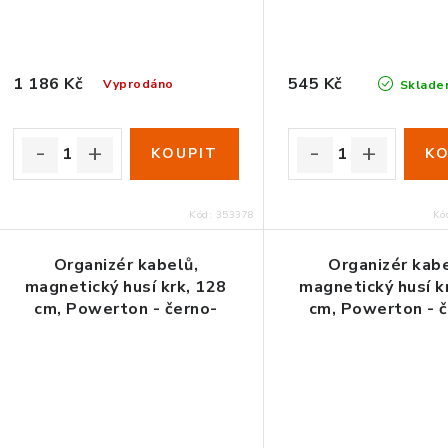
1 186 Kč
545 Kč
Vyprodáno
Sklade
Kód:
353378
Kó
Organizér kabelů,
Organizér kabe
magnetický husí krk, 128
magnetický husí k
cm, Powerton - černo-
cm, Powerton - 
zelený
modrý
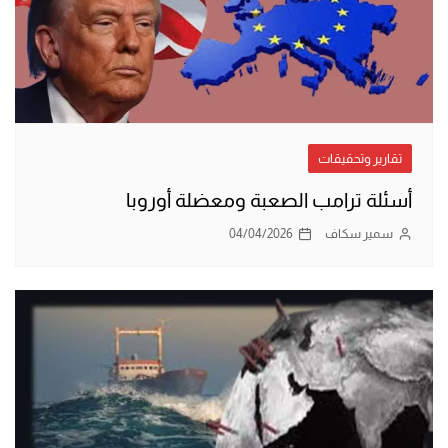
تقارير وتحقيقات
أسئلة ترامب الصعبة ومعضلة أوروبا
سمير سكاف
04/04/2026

────────────────

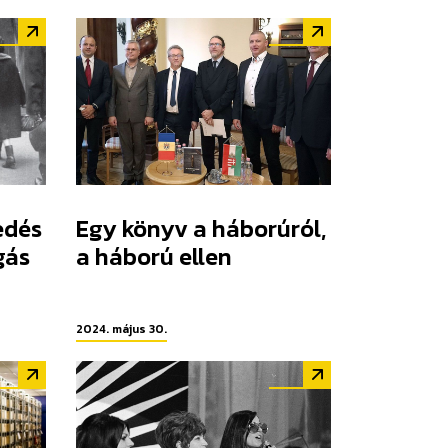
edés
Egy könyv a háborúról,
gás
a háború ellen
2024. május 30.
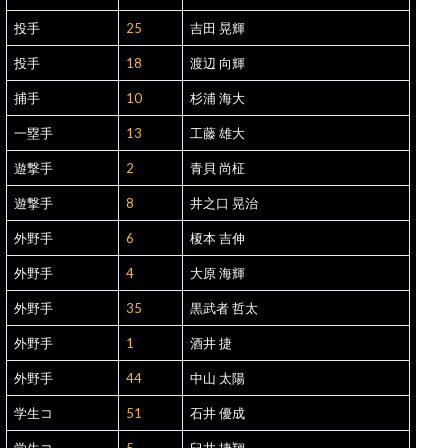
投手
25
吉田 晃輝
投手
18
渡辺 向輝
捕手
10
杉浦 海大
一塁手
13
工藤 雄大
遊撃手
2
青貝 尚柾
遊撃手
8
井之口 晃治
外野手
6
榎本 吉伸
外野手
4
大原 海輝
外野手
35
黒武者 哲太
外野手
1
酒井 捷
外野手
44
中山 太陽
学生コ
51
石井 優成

────────────────

Job. How many lines of the records contain the word "husí"? Reply with the number only.

Worked solution. 2